Text under study below:

Formally known as Capilla Guasú, Piribebuy does not have a known foundation date, due to its possible spontaneous origin, and because the official documentation was destroyed in the grand battle of August 12, 1869. In early times used as a mail-post and spot to rest the horses, the Franciscan Gaspar de Medina constructed, in 1744, a church dedicated to Santo Cristo de los Milagros (Ñandejara Guasu in Guaraní, and in English, Holy Christ of the Miracles).

During the Paraguayan War the city served as the third capital of Paraguay from December 8, 1868 until August 12 of the following year when 1,600 poorly armed men, many of them mere children, spent 5 hours resisting the assault of 20,000 allied Brazilian, Argentine and Uruguayan forces intent on conquest, before finally being overwhelmed At the end of the battle, in which the Hospital de Sangre was burnt down, along with all the wounded inside, many prisoners were decapitated.

== Etymology ==
In the Guarani language, Piribebuy, more correctly pirĩ vevuĩ, means either "smooth sensation" or "shivers." The name is thought to come from the fact that the area has many refreshing streams and cool breezes. Others suggest that the name comes from píri vevúi, which would mean light reeds or straws. This theory is supported by the Guaranis common use of botanical characters as place names. The Piribebuy River, which starts in Piribebuy, ends at the Paraguay River in a site that is full of reeds.

== Geography ==
Piribebuy is located between PY01 and PY02, 13 km from Route I on the branch route Rogelio R. Benítez, which intersects Route I at km 64.

==Subdivision==
The town of Piribebuy is further divided into barrios (Boroughs) of Centro, Santa Ana, San Blas, Maria Auxilliadora and Virgen de Rosario.

End of Text under study.
Material shown below:

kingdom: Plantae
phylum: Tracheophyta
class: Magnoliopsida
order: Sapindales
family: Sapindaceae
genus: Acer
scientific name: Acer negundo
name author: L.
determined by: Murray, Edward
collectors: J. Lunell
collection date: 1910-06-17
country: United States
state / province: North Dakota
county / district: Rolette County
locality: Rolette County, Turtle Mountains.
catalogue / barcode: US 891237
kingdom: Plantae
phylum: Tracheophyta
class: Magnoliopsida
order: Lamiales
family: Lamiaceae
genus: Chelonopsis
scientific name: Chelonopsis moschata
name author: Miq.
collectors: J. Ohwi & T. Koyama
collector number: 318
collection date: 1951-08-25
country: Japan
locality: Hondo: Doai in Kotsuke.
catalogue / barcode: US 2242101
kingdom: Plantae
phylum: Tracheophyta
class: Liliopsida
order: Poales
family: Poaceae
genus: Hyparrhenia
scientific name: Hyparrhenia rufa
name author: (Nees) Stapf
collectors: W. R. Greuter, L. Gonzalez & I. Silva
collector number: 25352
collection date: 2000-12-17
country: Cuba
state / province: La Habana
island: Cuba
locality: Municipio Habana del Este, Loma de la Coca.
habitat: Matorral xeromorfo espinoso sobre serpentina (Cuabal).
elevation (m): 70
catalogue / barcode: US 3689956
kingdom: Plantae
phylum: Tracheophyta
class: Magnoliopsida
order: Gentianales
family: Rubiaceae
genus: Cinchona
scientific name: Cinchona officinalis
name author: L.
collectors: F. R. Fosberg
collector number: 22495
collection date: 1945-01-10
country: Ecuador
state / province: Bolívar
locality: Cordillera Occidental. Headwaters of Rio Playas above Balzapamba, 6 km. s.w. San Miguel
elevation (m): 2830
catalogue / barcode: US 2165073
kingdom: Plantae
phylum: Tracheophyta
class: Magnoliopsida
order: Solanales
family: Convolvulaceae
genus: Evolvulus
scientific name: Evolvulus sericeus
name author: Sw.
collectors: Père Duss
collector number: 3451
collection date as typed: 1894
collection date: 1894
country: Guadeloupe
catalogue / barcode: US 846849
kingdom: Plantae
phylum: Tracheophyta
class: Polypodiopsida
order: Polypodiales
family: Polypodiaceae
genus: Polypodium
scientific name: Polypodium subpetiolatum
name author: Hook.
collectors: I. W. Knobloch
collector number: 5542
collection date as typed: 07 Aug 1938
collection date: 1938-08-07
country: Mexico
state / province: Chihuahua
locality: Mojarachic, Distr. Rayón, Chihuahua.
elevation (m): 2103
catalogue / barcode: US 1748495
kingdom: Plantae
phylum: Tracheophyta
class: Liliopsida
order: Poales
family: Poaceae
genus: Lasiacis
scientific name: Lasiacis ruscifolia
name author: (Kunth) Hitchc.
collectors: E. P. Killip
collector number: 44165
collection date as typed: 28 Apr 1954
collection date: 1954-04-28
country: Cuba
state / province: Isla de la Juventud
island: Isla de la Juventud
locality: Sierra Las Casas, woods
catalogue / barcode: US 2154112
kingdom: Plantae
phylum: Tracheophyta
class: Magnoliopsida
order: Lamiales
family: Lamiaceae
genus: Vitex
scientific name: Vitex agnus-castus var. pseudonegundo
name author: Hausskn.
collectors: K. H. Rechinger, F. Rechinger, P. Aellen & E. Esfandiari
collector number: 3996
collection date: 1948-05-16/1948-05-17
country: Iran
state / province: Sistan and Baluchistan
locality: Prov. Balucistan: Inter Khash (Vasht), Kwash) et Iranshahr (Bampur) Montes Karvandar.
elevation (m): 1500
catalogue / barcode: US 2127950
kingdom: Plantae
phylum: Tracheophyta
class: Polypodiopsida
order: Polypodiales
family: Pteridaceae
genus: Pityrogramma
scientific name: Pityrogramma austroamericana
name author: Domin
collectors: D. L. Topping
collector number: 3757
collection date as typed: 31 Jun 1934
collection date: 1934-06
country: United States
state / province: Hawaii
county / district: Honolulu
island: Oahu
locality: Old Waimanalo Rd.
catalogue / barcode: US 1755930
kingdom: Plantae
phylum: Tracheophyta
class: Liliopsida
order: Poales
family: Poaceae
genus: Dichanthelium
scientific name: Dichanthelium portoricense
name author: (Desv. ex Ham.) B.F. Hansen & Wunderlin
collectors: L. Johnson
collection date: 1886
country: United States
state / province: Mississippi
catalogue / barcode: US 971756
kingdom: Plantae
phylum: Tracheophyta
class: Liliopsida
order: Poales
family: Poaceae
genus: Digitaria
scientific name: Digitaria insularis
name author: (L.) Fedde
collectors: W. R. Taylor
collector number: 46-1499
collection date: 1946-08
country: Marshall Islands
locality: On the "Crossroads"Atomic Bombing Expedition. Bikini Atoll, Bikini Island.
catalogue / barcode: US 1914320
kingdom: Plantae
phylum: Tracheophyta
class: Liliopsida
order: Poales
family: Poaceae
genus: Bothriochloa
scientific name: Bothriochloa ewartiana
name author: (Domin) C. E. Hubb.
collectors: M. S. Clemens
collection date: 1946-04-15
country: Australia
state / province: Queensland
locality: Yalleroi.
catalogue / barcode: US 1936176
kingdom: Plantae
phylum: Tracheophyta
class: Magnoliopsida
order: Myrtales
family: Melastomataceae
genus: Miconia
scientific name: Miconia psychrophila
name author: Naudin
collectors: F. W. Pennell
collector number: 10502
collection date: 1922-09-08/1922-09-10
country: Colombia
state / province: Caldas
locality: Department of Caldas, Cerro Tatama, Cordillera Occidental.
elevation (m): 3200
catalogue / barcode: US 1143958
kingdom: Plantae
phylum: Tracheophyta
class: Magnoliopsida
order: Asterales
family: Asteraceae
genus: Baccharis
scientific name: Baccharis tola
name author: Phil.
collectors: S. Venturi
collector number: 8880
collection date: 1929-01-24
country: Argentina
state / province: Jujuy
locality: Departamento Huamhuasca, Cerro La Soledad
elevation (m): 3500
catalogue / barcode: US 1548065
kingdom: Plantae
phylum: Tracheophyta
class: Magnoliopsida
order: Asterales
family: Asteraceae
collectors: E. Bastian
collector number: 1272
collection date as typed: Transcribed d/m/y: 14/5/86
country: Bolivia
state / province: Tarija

End of Material shown.

### Work request A:
According to the text about Piribebuy, who built the church dedicated to Santo Cristo de los Milagros in 1744?
### Work request B:
Write the next part of the text about Piribebuy, picking up after its last sentence.
The items have no connection to the text about Piribebuy.

### Result A:
The Franciscan Gaspar de Medina.

### Result B:
Besides the urban area, the district contains the following compañias (sub-municipalities): 4 de Julio, Cañada, Capilla Cué, Chololó, Colonia Piraretá, Cordillera, Guasú Rocái, Ita Guyrá, Itá Moroti, Itá Moroti Guasu, Itá Moroti'i, Itapé, Ita Ybú, Mcal. Estigarribia, Mcal. Lopéz, Naranjo, Ojopoi, Pasito, Paso Jhú, Presidente Franco, Tape Guasú, Yacarey, Yataity, Yhaca, Yhagui Guasú, Yhaguymi, Ykuá Porá, and Yruguá.

The spelling change stems from the oral Guarani name being transliterated into written Spanish.

== Demographics ==
According to the 2002 National Census, the district has a total population of 19,594 inhabitants, from this total population 9,617 lives in the urban area, almost half of it.

== Economy ==

Tourism plays an important role in the economy of Piribebuy, as people come for the abundant nature that surrounds the city, its rich history, and its famous artisan crafts; most notably, the Poncho Para´í or Poncho de 60 listas ("Poncho of 60 stripes"), whose methods of fabrication are passed generation to generation.

==Transportation==
The town of Piribebuy is 10 km away from the National Route N° 2, which connects Coronel Oviedo with the country's capital.

== Patron Saints ==

Piribebuy has two patron saints. The first is Ñandejará Guasu, who is celebrated on January 18, and the second is Saint Blaise, who is celebrated on February 3.